■ TASKS TO PERFORM:
**a)** Decide whether each statement agrees with the passage on trade in services. Answer yes or no for each, quoting the deciding words. (i) The passage says meaningful competition in these sectors would benefit consumers. (ii) The passage says shutting ourselves off from trade in services would solve more problems than it causes. (iii) The passage says hiring "virtual immigrants" brings the benefits of immigration together with its downsides.
**b)** Write out the passage on trade in services, beginning at the words "On the one hand, the" and stopping after "without the downsides.".

■ QUOTED PASSAGE:
- - - - - - -

On the one hand, the thought that doctors, nurses, and teachers might face international competition is a scary one, particularly for those who’ve built their lives on the assumption that their jobs are shielded from such competition. But on the other hand, meaningful competition in these sectors will represent a tremendous boon to consumers. Shutting ourselves off from trade in services will almost certainly cause more problems than it will solve. Those who oppose high levels of less-skilled immigration ought to be particularly attuned to the benefits of trade in services. If Americans can hire “virtual immigrants” living overseas to perform various tasks, they can get many of the benefits of immigration without the downsides.

- - - - - - -

■ Extracted page text data:
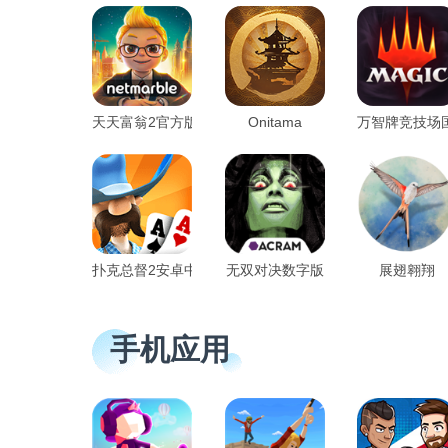
天天富翁2官方版(meta world)
Onitama
万智牌竞技场
扑克总督2安卓中文版
无双对决数字版
展翅翱翔
手机应用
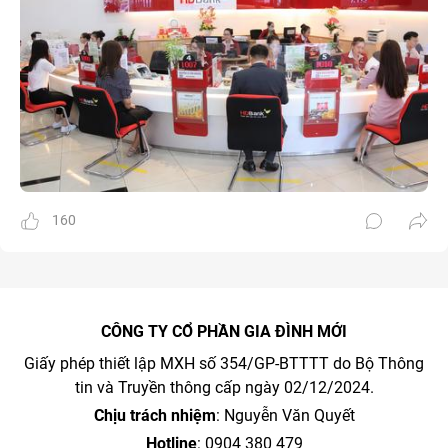
160
CÔNG TY CỔ PHẦN GIA ĐÌNH MỚI
Giấy phép thiết lập MXH số 354/GP-BTTTT do Bộ Thông
tin và Truyền thông cấp ngày 02/12/2024.
Chịu trách nhiệm
: Nguyễn Văn Quyết
Hotline
: 0904 380 479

- - - - - - -

■ SET OF ANSWERS:
**a)**
(i) Yes: "meaningful competition in these sectors will represent a tremendous boon to consumers."
(ii) No: "Shutting ourselves off from trade in services will almost certainly cause more problems than it will solve."
(iii) No: "they can get many of the benefits of immigration without the downsides."

**b)**
On the one hand, the thought that doctors, nurses, and teachers might face international competition is a scary one, particularly for those who’ve built their lives on the assumption that their jobs are shielded from such competition. But on the other hand, meaningful competition in these sectors will represent a tremendous boon to consumers. Shutting ourselves off from trade in services will almost certainly cause more problems than it will solve. Those who oppose high levels of less-skilled immigration ought to be particularly attuned to the benefits of trade in services. If Americans can hire “virtual immigrants” living overseas to perform various tasks, they can get many of the benefits of immigration without the downsides.